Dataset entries
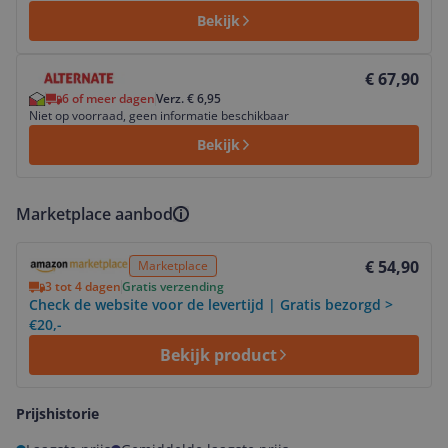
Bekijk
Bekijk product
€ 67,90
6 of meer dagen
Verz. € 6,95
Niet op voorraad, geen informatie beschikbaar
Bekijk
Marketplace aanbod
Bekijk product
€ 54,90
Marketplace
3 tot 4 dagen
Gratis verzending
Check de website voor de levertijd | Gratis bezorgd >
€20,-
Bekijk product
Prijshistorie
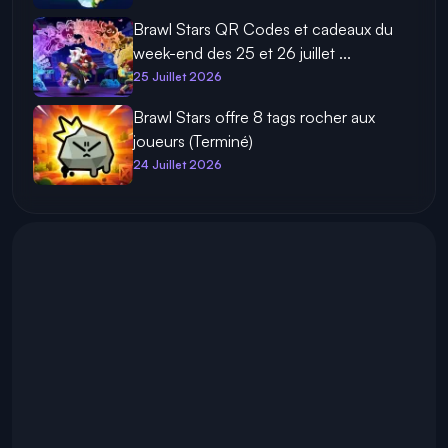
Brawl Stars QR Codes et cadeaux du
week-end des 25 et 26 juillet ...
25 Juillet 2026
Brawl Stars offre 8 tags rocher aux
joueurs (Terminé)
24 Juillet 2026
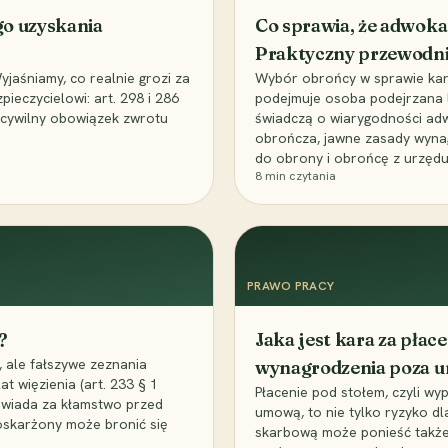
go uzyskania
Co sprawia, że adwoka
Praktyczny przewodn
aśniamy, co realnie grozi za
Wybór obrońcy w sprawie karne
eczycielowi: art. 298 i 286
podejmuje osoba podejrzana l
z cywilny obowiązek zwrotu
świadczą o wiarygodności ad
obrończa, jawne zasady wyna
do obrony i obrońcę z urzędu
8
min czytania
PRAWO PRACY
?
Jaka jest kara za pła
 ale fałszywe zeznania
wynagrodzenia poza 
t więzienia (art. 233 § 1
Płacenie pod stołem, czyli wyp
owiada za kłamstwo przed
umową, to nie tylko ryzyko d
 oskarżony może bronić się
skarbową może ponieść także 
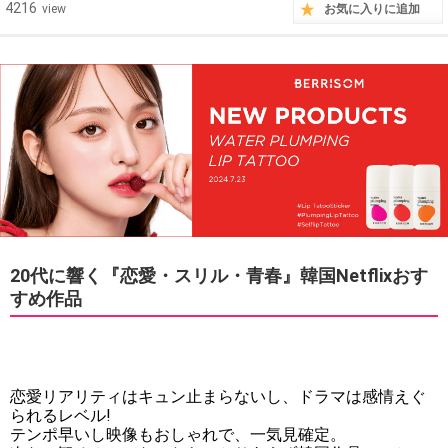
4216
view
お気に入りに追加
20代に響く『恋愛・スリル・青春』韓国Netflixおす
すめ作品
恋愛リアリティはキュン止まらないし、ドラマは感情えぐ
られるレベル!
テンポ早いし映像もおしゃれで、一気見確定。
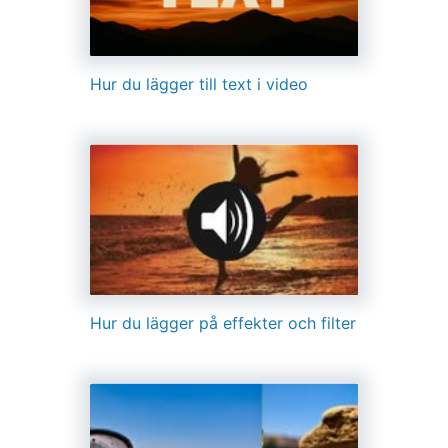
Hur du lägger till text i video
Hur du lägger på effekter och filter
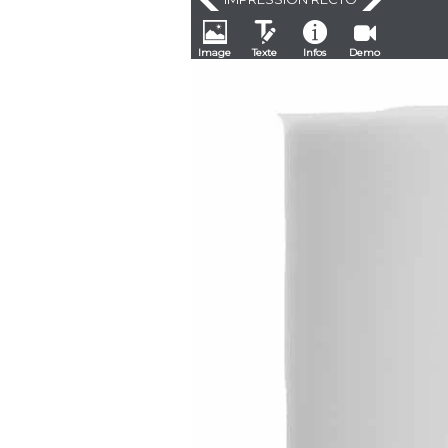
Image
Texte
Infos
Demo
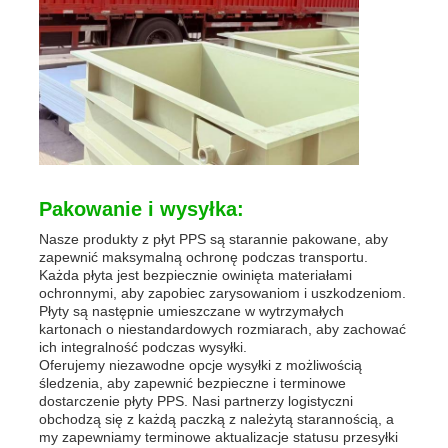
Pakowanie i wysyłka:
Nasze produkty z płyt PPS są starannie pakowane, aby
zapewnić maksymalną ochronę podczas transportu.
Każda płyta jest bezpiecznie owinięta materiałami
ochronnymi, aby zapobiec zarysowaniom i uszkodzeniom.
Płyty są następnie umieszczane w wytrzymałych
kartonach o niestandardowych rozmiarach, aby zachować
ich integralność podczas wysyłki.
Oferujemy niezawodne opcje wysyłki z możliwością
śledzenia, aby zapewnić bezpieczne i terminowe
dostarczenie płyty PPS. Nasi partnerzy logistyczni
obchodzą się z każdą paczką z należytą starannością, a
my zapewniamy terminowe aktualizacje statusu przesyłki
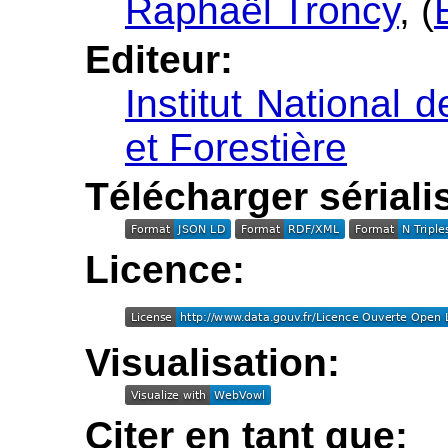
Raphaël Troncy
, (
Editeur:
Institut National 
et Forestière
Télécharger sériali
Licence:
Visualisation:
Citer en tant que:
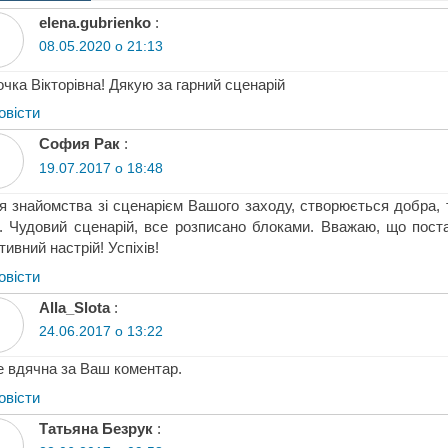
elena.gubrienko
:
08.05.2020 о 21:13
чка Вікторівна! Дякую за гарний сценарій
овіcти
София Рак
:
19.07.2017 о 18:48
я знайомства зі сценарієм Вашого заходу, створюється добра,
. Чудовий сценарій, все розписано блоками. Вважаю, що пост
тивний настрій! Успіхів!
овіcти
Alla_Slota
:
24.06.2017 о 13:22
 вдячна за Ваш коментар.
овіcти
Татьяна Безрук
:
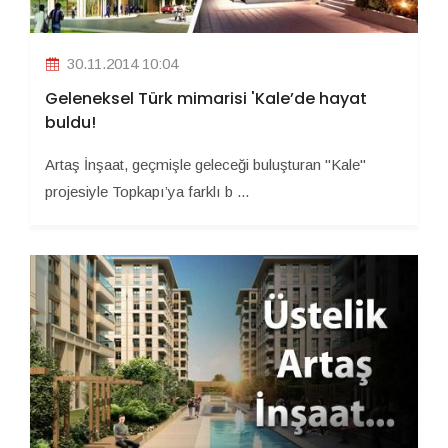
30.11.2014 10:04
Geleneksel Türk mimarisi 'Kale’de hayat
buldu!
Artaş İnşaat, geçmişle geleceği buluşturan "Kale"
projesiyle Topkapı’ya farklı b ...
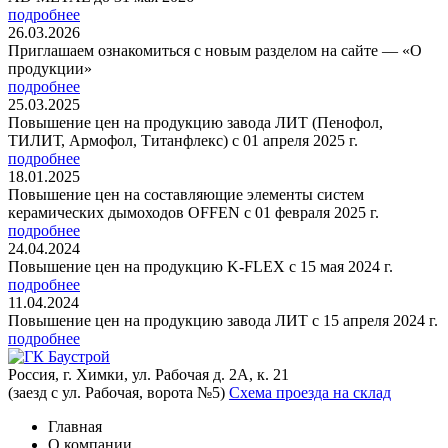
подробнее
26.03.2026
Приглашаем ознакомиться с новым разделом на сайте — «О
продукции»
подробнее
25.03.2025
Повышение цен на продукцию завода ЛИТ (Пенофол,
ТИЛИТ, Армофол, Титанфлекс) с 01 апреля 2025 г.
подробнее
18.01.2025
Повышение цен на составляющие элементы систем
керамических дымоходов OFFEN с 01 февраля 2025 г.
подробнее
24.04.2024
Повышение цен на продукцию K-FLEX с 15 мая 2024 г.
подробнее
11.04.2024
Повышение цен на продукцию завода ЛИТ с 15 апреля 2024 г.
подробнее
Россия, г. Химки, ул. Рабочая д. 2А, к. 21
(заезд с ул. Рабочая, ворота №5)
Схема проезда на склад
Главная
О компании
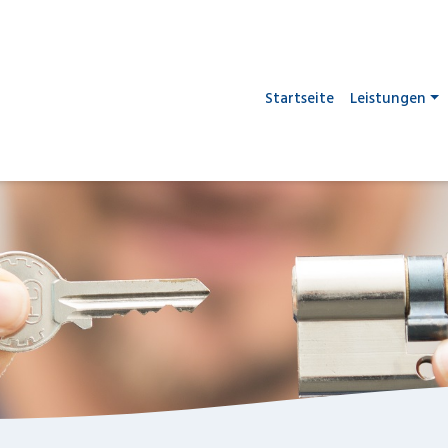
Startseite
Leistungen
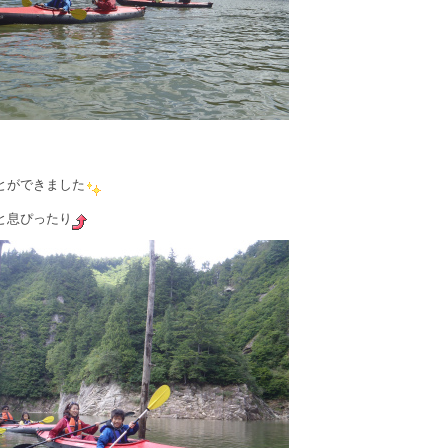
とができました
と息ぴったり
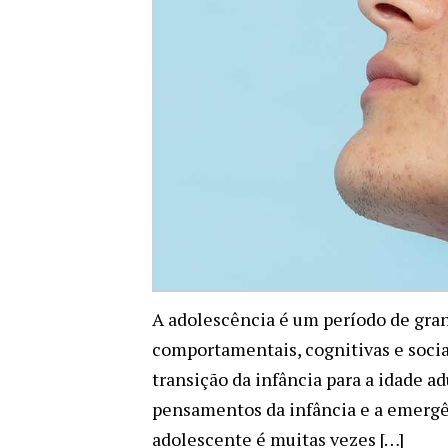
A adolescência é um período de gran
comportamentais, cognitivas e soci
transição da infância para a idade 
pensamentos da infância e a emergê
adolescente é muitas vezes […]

#### AIM OF THE EXERCISE:
Show every line above where "Рабочая" is found.

#### ANSWER SPACE:
Россия, г. Химки, ул. Рабочая д. 2А, к. 21
(заезд с ул. Рабочая, ворота №5)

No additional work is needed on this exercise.